Student Loan Debt Approaches One Trillion Dollars
New reports from Sallie Mae, the Federal Reserve, and banks involved in private loans estimate that students will have $1 trillion in student loan debt by 2015. This is a staggering number whose weight on the economy is better understood when it is compared to outstanding credit card debt. The hard truth is that student loan debt exceeds credit card debt.
Part of the reason for that surprising comparison is the likely amount of debt that a student can accumulate. The US Department of Education reported that average debt held by student borrowers at the end of graduation has exceeded $25,000 for the first time. Not many people manage to carry more than $20,000 in credit card debt.
The life cycle proposition for a person graduating with this much debt is daunting and it extends across many common events in an adult life. Certainly having this much debt will crimp any hopes of qualifying for a mortgage loan. More college-educated people, a group that constitutes a sizable portion of prospective home buyers, are going to rent for a longer period of time and buy less house when they finally do make it to home ownership.
How are people doing with all of that debt? Not well. Almost one in ten borrowers defaults within the first year after they leave school. Simple statistics would say that college graduates are impervious to unemployment. Yet those numbers ignore people leaving the workforce. People with part-time jobs count as unemployed on common BLS measures. Moreover, how many baristas and dog walkers have college degrees?
No one made the folks over at the local Occupy Wall Street scene borrow all that money. Perhaps some of them should wear a little less patchouli. Nonetheless, they have re-ignited the issue of student debt even as though no air has cleared from the crisis of mortgage debt.
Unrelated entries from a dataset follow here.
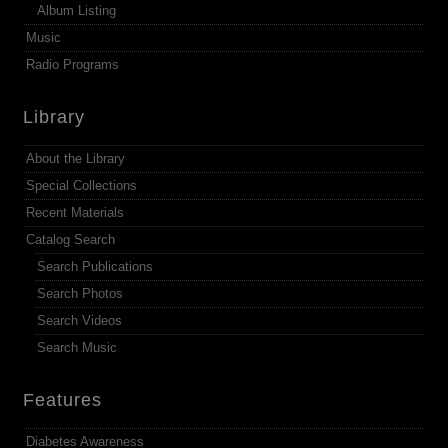
Album Listing
Music
Radio Programs
Library
About the Library
Special Collections
Recent Materials
Catalog Search
Search Publications
Search Photos
Search Videos
Search Music
Features
Diabetes Awareness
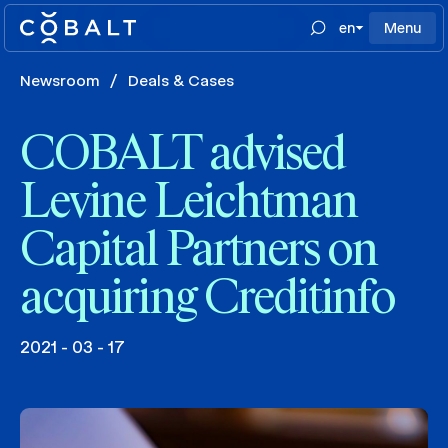
en
Menu
Newsroom
/
Deals & Cases
COBALT advised
Levine Leichtman
Capital Partners on
acquiring Creditinfo
2021 - 03 - 17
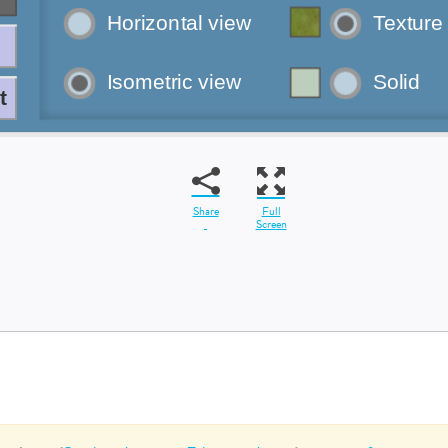
Share
Full
Screen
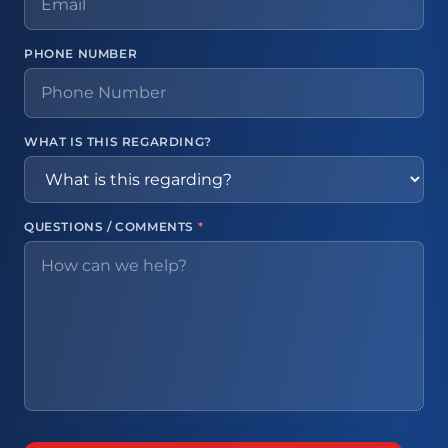
PHONE NUMBER
WHAT IS THIS REGARDING?
QUESTIONS / COMMENTS
*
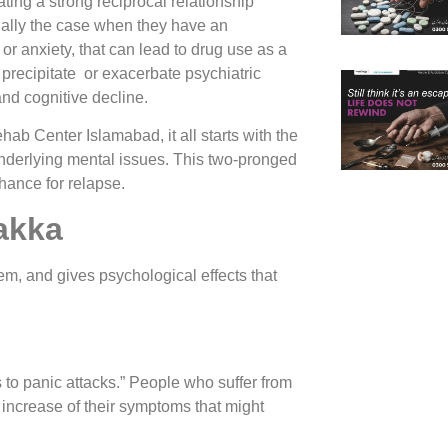
ting a strong reciprocal relationship
ally the case when they have an
or anxiety, that can lead to drug use as a
recipitate or exacerbate psychiatric
and cognitive decline.
b Center Islamabad, it all starts with the
 underlying mental issues. This two-pronged
ance for relapse.
lakka
tem, and gives psychological effects that
to panic attacks.” People who suffer from
n increase of their symptoms that might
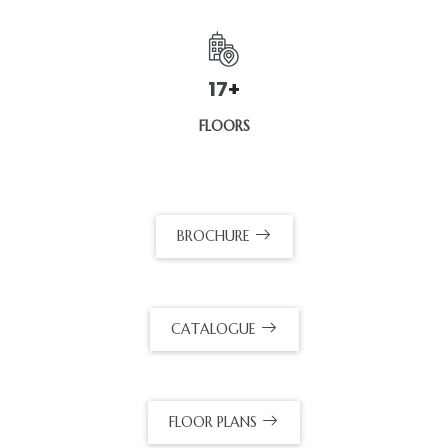
32
+
FLOORS
BROCHURE
CATALOGUE
FLOOR PLANS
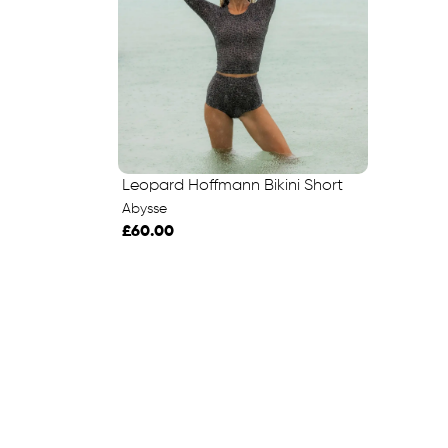
Leopard Hoffmann Bikini Short
Abysse
£60.00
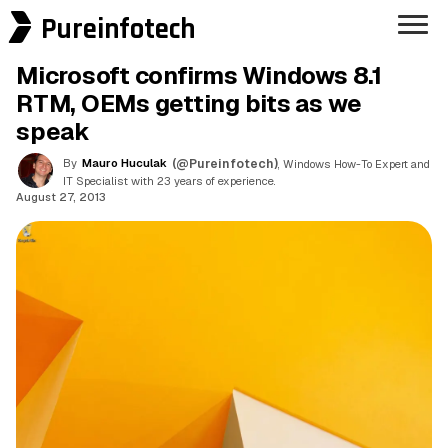
Pureinfotech
Microsoft confirms Windows 8.1
RTM, OEMs getting bits as we
speak
By
Mauro Huculak
(@Pureinfotech)
, Windows How-To Expert and
IT Specialist with 23 years of experience.
August 27, 2013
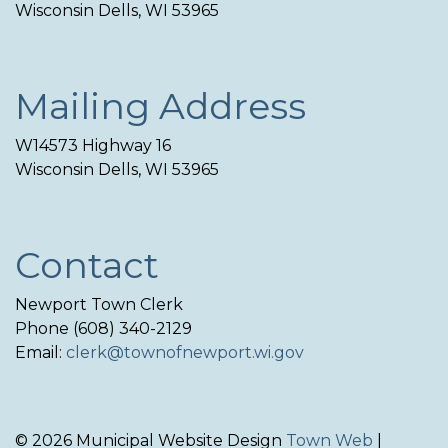
Wisconsin Dells, WI 53965
Mailing Address
W14573 Highway 16
Wisconsin Dells, WI 53965
Contact
Newport Town Clerk
Phone (608) 340-2129
Email:
clerk@townofnewport.wi.gov
© 2026 Municipal Website Design
Town Web
|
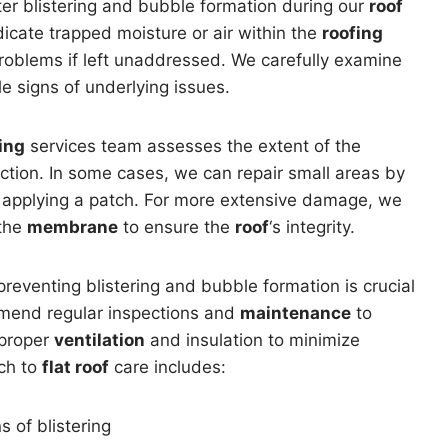
er blistering and bubble formation during our
roof
dicate trapped moisture or air within the
roofing
roblems if left unaddressed. We carefully examine
le signs of underlying issues.
ing
services team assesses the extent of the
tion. In some cases, we can repair small areas by
nd applying a patch. For more extensive damage, we
 the
membrane
to ensure the
roof
‘s integrity.
reventing blistering and bubble formation is crucial
mend regular inspections and
maintenance
to
 proper
ventilation
and insulation to minimize
ch to
flat roof
care includes:
s of blistering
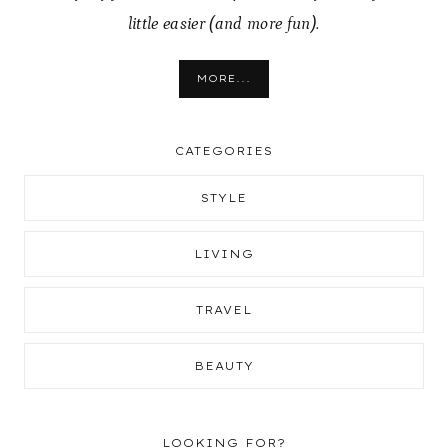
little easier (and more fun).
MORE...
CATEGORIES
STYLE
LIVING
TRAVEL
BEAUTY
LOOKING FOR?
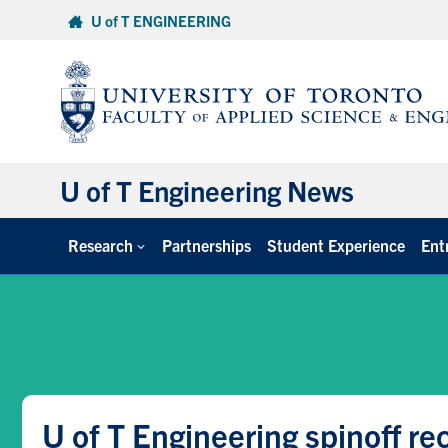
Skip
U of T ENGINEERING
to
content
U of T Engineering News
Research
Partnerships
Student Experience
Ent
U of T Engineering spinoff re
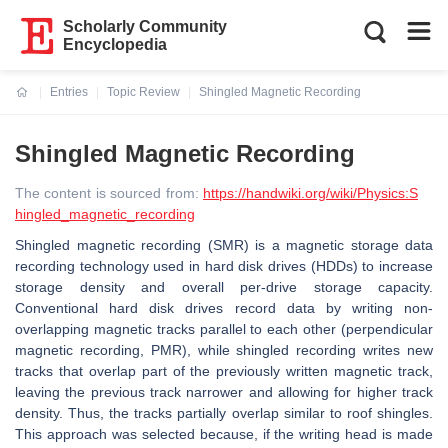
Scholarly Community
Encyclopedia
Entries
Topic Review
Shingled Magnetic Recording
Current:
Shingled Magnetic Recording
The content is sourced from:
https://handwiki.org/wiki/Physics:S
hingled_magnetic_recording
Shingled magnetic recording (SMR) is a magnetic storage data
recording technology used in hard disk drives (HDDs) to increase
storage density and overall per-drive storage capacity.
Conventional hard disk drives record data by writing non-
overlapping magnetic tracks parallel to each other (perpendicular
magnetic recording, PMR), while shingled recording writes new
tracks that overlap part of the previously written magnetic track,
leaving the previous track narrower and allowing for higher track
density. Thus, the tracks partially overlap similar to roof shingles.
This approach was selected because, if the writing head is made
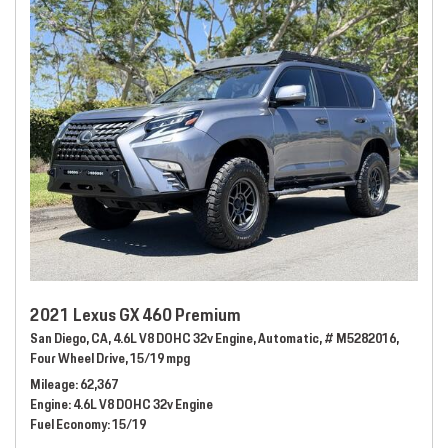
2021 Lexus GX 460 Premium
San Diego, CA,
4.6L V8 DOHC 32v Engine,
Automatic,
# M5282016,
Four Wheel Drive,
15/19 mpg
Mileage
62,367
Engine
4.6L V8 DOHC 32v Engine
Fuel Economy
15/19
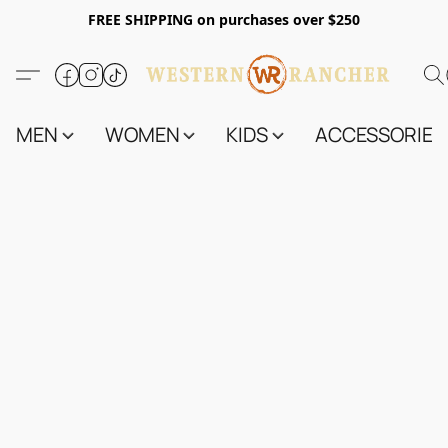
FREE SHIPPING on purchases over $250
MEN
WOMEN
KIDS
ACCESSORIES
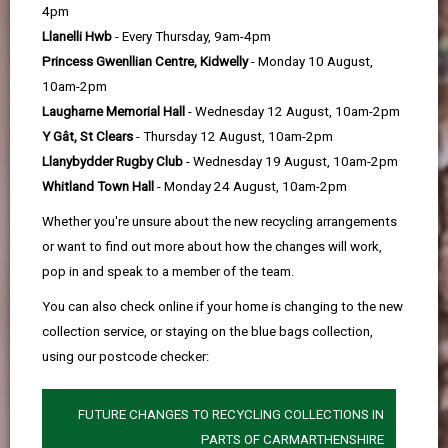
help
4pm
Llanelli Hwb
- Every Thursday, 9am-4pm
Princess Gwenllian Centre, Kidwelly
- Monday 10 August,
10am-2pm
Laugharne Memorial Hall
- Wednesday 12 August, 10am-2pm
Y Gât, St Clears
- Thursday 12 August, 10am-2pm
Llanybydder Rugby Club
- Wednesday 19 August, 10am-2pm
Whitland Town Hall
- Monday 24 August, 10am-2pm
Whether you're unsure about the new recycling arrangements
or want to find out more about how the changes will work,
pop in and speak to a member of the team.
You can also check online if your home is changing to the new
collection service, or staying on the blue bags collection,
using our postcode checker:
FUTURE CHANGES TO RECYCLING COLLECTIONS IN
PARTS OF CARMARTHENSHIRE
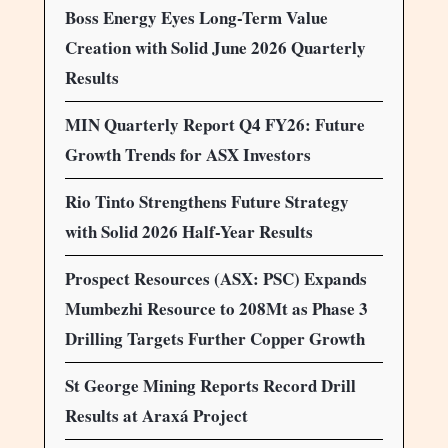
Boss Energy Eyes Long-Term Value
Creation with Solid June 2026 Quarterly
Results
MIN Quarterly Report Q4 FY26: Future
Growth Trends for ASX Investors
Rio Tinto Strengthens Future Strategy
with Solid 2026 Half-Year Results
Prospect Resources (ASX: PSC) Expands
Mumbezhi Resource to 208Mt as Phase 3
Drilling Targets Further Copper Growth
St George Mining Reports Record Drill
Results at Araxá Project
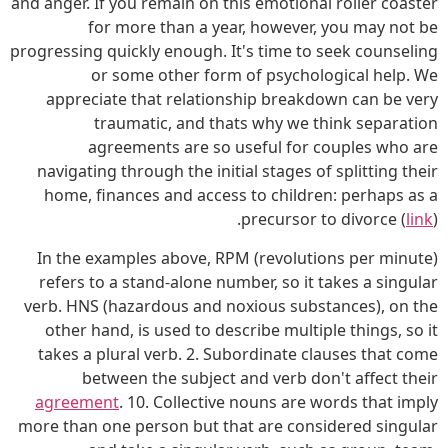
and anger. If you remain on this emotional roller coaster
for more than a year, however, you may not be
progressing quickly enough. It's time to seek counseling
or some other form of psychological help. We
appreciate that relationship breakdown can be very
traumatic, and thats why we think separation
agreements are so useful for couples who are
navigating through the initial stages of splitting their
home, finances and access to children: perhaps as a
precursor to divorce (
link
).
In the examples above, RPM (revolutions per minute)
refers to a stand-alone number, so it takes a singular
verb. HNS (hazardous and noxious substances), on the
other hand, is used to describe multiple things, so it
takes a plural verb. 2. Subordinate clauses that come
between the subject and verb don't affect their
agreement
. 10. Collective nouns are words that imply
more than one person but that are considered singular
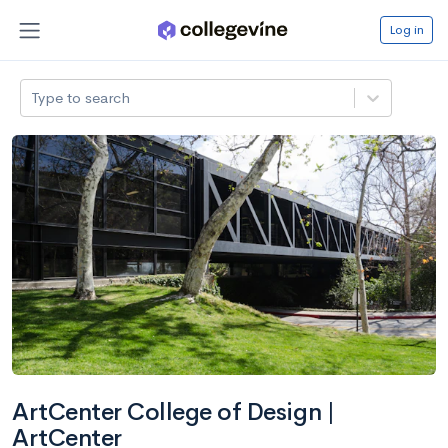
Log in
Type to search
ArtCenter College of Design |
ArtCenter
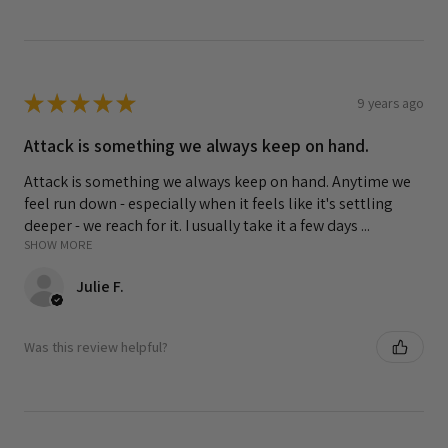
★
★
★
★
★
9 years ago
Attack is something we always keep on hand.
Attack is something we always keep on hand. Anytime we
feel run down - especially when it feels like it's settling
deeper - we reach for it. I usually take it a few days ...
SHOW MORE
Julie F.
Was this review helpful?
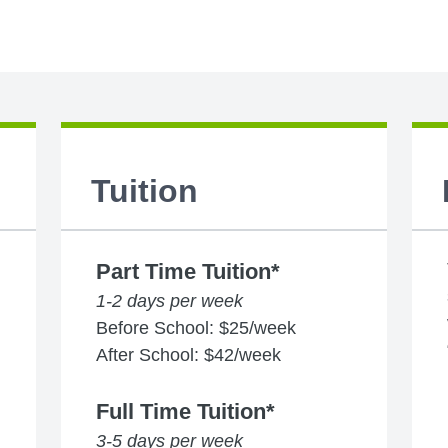
Tuition
Part Time Tuition*
1-2 days per week
Before School: $25/week
After School: $42/week
Full Time Tuition*
3-5 days per week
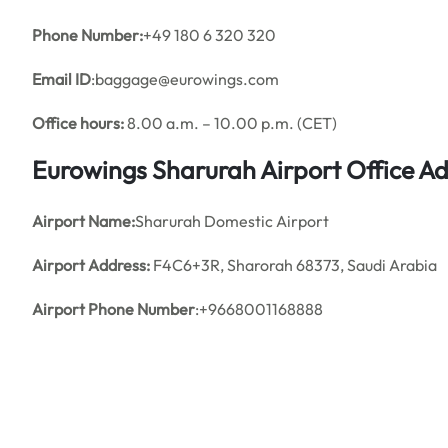
Phone Number:
+49 180 6 320 320
Email ID
:baggage@eurowings.com
Office hours:
8.00 a.m. – 10.00 p.m. (CET)
Eurowings Sharurah Airport Office A
Airport Name:
Sharurah Domestic Airport
Airport Address:
F4C6+3R, Sharorah 68373, Saudi Arabia
Airport Phone Number
:+9668001168888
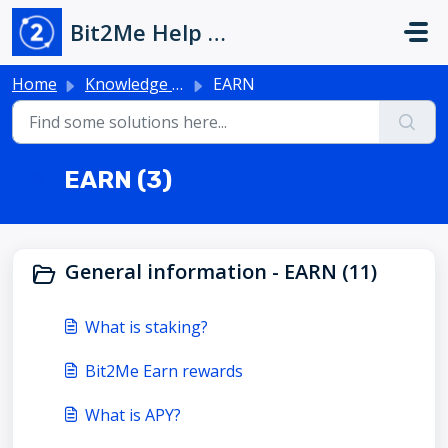
Skip to main content
Bit2Me Help Center
Home
Knowledge base
EARN
EARN (3)
General information - EARN (11)
What is staking?
Bit2Me Earn rewards
What is APY?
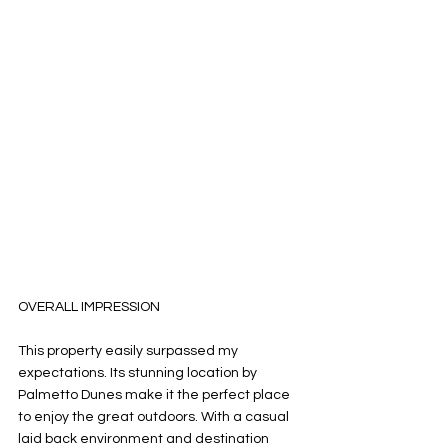
OVERALL IMPRESSION
This property easily surpassed my 
expectations. Its stunning location by 
Palmetto Dunes make it the perfect place 
to enjoy the great outdoors. With a casual 
laid back environment and destination 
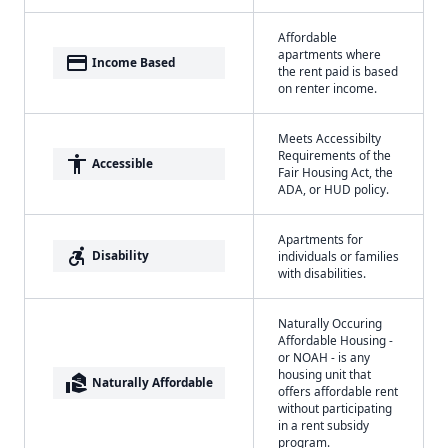
Affordable
apartments where
payment
Income Based
the rent paid is based
on renter income.
Meets Accessibilty
Requirements of the
accessibility
Accessible
Fair Housing Act, the
ADA, or HUD policy.
Apartments for
accessible_forward
Disability
individuals or families
with disabilities.
Naturally Occuring
Affordable Housing -
or NOAH - is any
housing unit that
real_estate_agent
Naturally Affordable
offers affordable rent
without participating
in a rent subsidy
program.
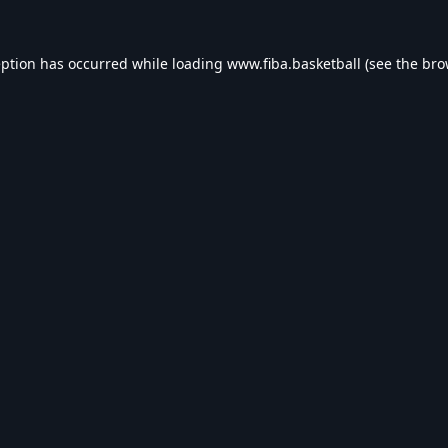
eption has occurred while loading
www.fiba.basketball
(see the
bro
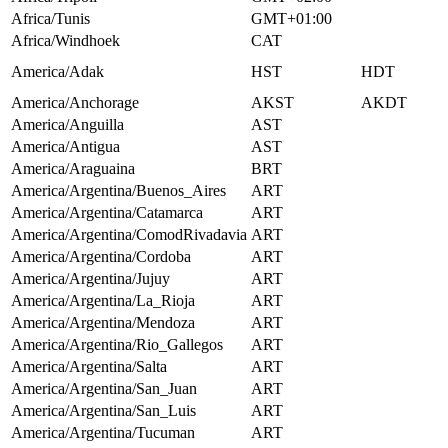
Africa/Tunis
GMT+01:00
Africa/Windhoek
CAT
America/Adak
HST
HDT
America/Anchorage
AKST
AKDT
America/Anguilla
AST
America/Antigua
AST
America/Araguaina
BRT
America/Argentina/Buenos_Aires
ART
America/Argentina/Catamarca
ART
America/Argentina/ComodRivadavia
ART
America/Argentina/Cordoba
ART
America/Argentina/Jujuy
ART
America/Argentina/La_Rioja
ART
America/Argentina/Mendoza
ART
America/Argentina/Rio_Gallegos
ART
America/Argentina/Salta
ART
America/Argentina/San_Juan
ART
America/Argentina/San_Luis
ART
America/Argentina/Tucuman
ART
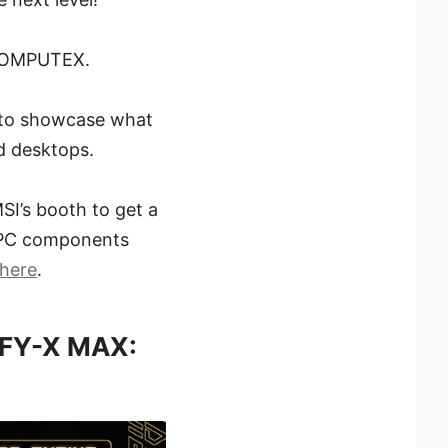
t COMPUTEX.
d to showcase what
d desktops.
SI’s booth to get a
he PC components
here
.
IFY-X MAX:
Today, the University of North Carolina-Chapel Hill floated a proposal to increase in-state tuition by forty percent. My friend with the doctorate is teaching one adjunct class per semester. Last time I went to Starbuck’s, my barista had a college degree. It was the same story with the cashier at Kinko’s – and she went so far as to say that she should never attended the University of Toledo.



Caitlin
November 6, 2011
As a recent college graduate, and a current bartender, I can totally relate to this post. I was one of the lucky ones whose parent’s were a big help, and I left undergrad without student debt. However, these days a bachelors degree is almost as useless in most cases. The funds have run out, and grad school seems to be the best choice for the immediate future. The thought of such daunting debt is most definitely scary though. I feel like students today either have to choose between no education or extreme debt. What is the best choice? Further schooling does not necessarily garuntee you a high sallary. It almost seems to be a lose-lose situation. So what should be done?
Garrett
November 9, 2011
I too do not have a student loan. Many of my co-workers in the health care industry do though. It seems to me that this particular loan is the last to pay off on their priority list. The small interest percentage is a lulling complacency. Adds up over time, but is easily rationalized away.